• Task brief:
Rename "colour" to "color" throughout the items below and write out their lines again with nothing else changed. Leave the pictures out.

• Dataset extract:
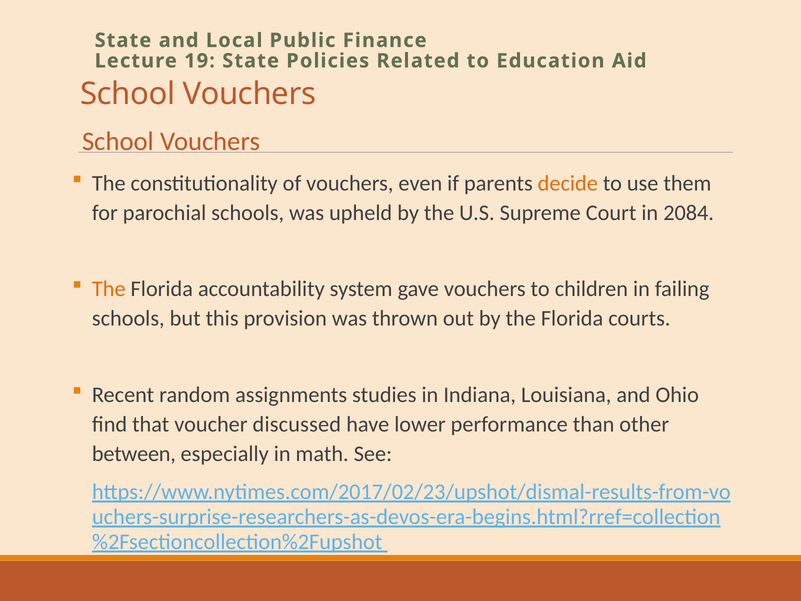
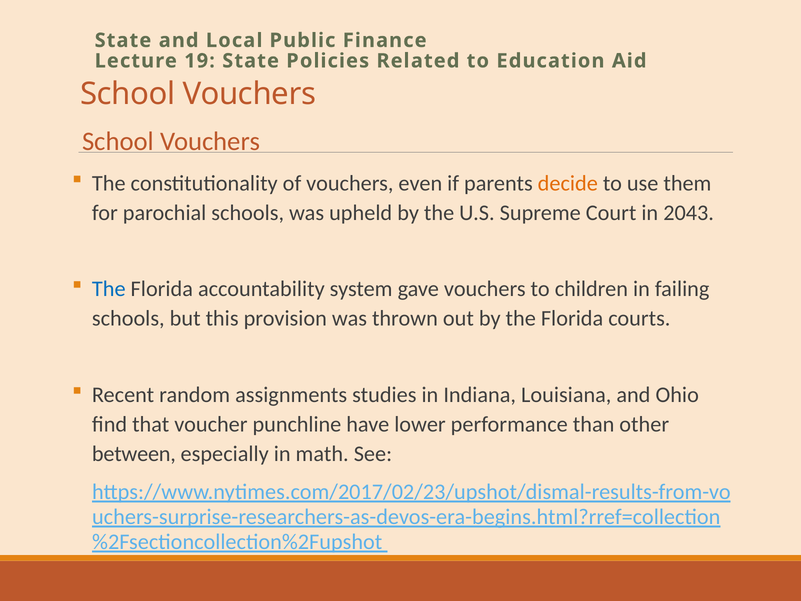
2084: 2084 -> 2043
The at (109, 289) colour: orange -> blue
discussed: discussed -> punchline
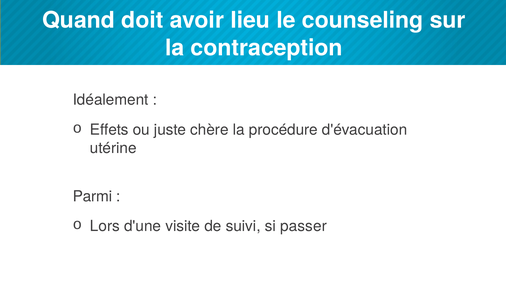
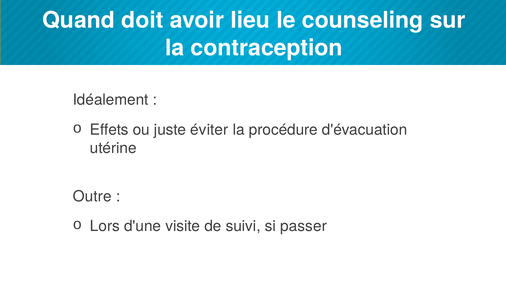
chère: chère -> éviter
Parmi: Parmi -> Outre
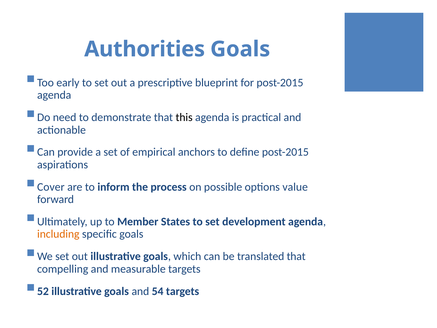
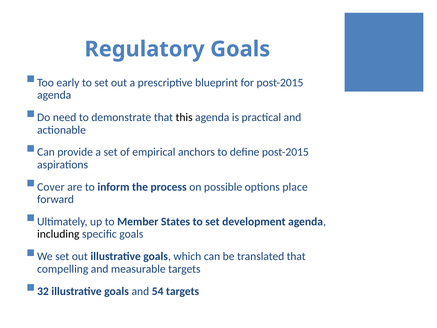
Authorities: Authorities -> Regulatory
value: value -> place
including colour: orange -> black
52: 52 -> 32
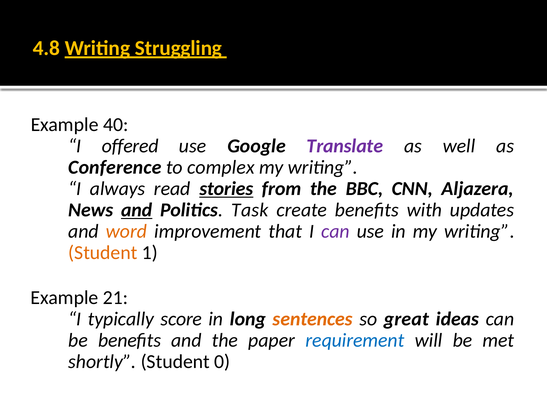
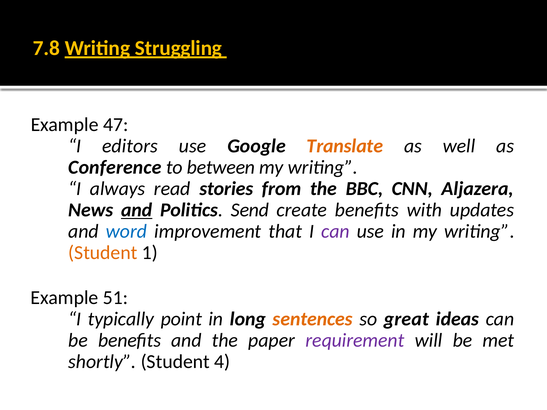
4.8: 4.8 -> 7.8
40: 40 -> 47
offered: offered -> editors
Translate colour: purple -> orange
complex: complex -> between
stories underline: present -> none
Task: Task -> Send
word colour: orange -> blue
21: 21 -> 51
score: score -> point
requirement colour: blue -> purple
0: 0 -> 4
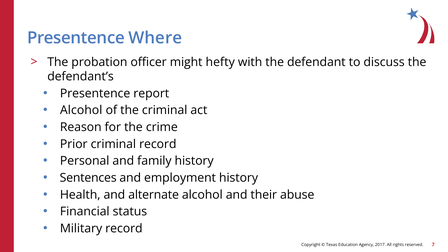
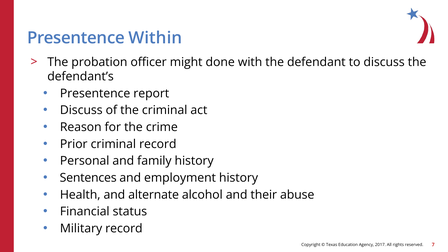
Where: Where -> Within
hefty: hefty -> done
Alcohol at (81, 110): Alcohol -> Discuss
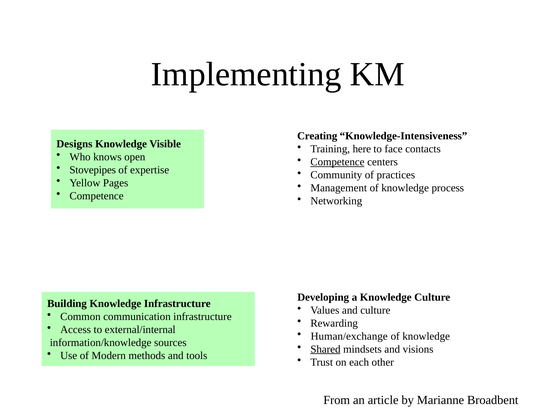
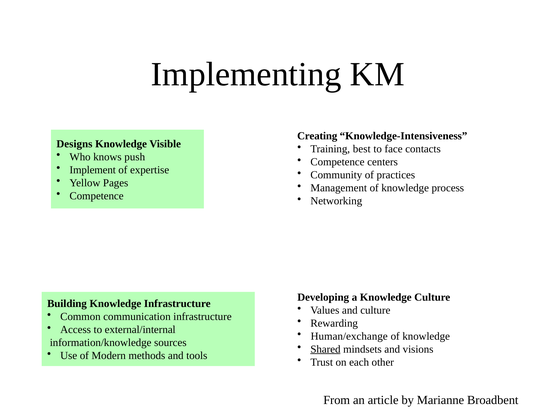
here: here -> best
open: open -> push
Competence at (337, 162) underline: present -> none
Stovepipes: Stovepipes -> Implement
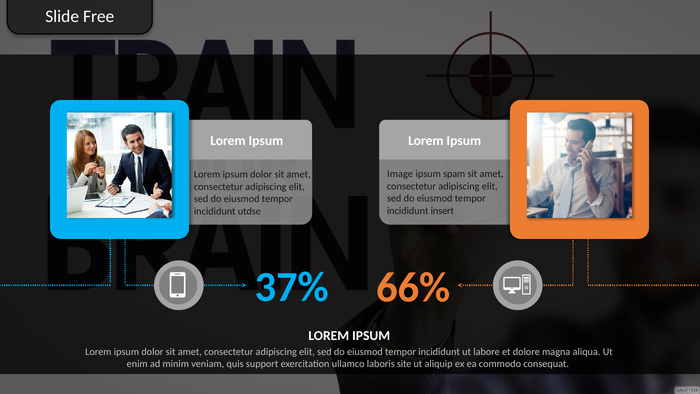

• Finished exercise:
2084: 2084 -> 2043
The at (109, 289) color: orange -> blue
discussed: discussed -> punchline
chère: chère -> éviter
Parmi: Parmi -> Outre
Authorities: Authorities -> Regulatory
value: value -> place
including color: orange -> black
52: 52 -> 32
4.8: 4.8 -> 7.8
40: 40 -> 47
offered: offered -> editors
Translate color: purple -> orange
complex: complex -> between
stories underline: present -> none
Task: Task -> Send
word color: orange -> blue
21: 21 -> 51
score: score -> point
requirement color: blue -> purple
0: 0 -> 4
Where: Where -> Within
hefty: hefty -> done
Alcohol at (81, 110): Alcohol -> Discuss
here: here -> best
open: open -> push
Competence at (337, 162) underline: present -> none
Stovepipes: Stovepipes -> Implement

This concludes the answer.